What the exercise asks:
Go through the listing below and list every line with "left".

Source material:
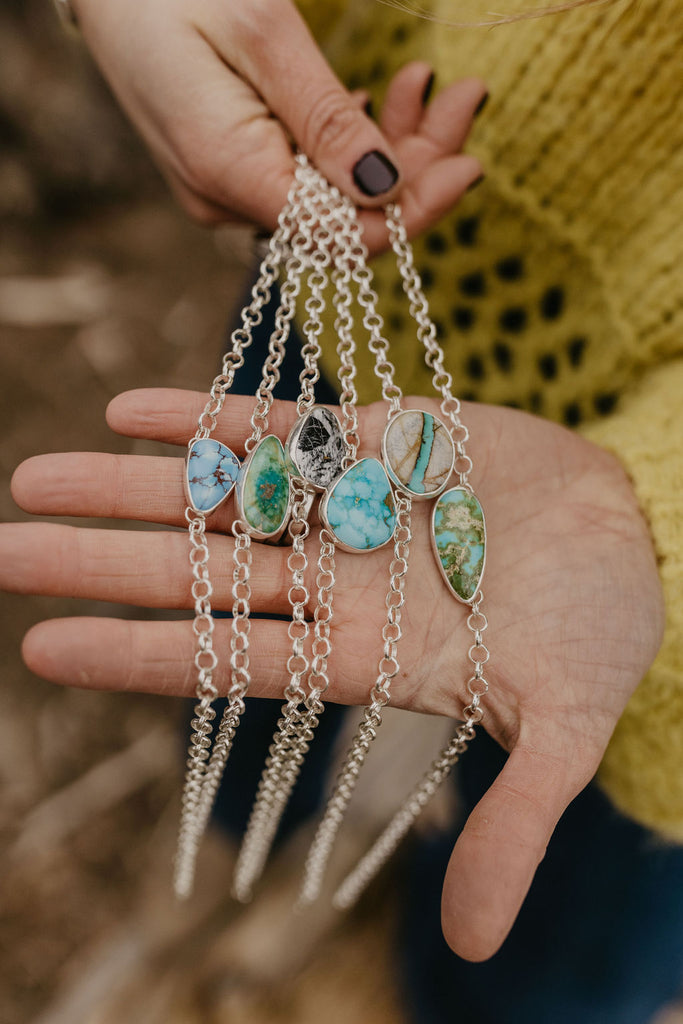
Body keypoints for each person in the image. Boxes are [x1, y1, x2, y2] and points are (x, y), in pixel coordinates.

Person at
* * *
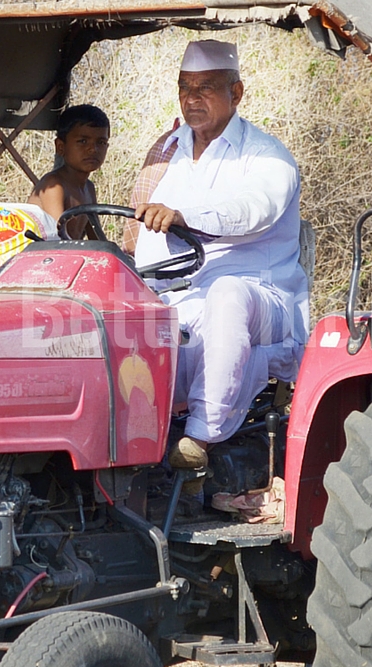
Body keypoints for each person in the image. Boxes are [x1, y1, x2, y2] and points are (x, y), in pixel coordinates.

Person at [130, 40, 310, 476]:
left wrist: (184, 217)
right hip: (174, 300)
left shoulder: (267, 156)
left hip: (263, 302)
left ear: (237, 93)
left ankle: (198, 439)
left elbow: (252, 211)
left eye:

Output of the task:
left wrist: (184, 217)
left shoulder: (267, 156)
left hip: (263, 302)
left ear: (237, 93)
left ankle: (198, 439)
left elbow: (252, 211)
left eye:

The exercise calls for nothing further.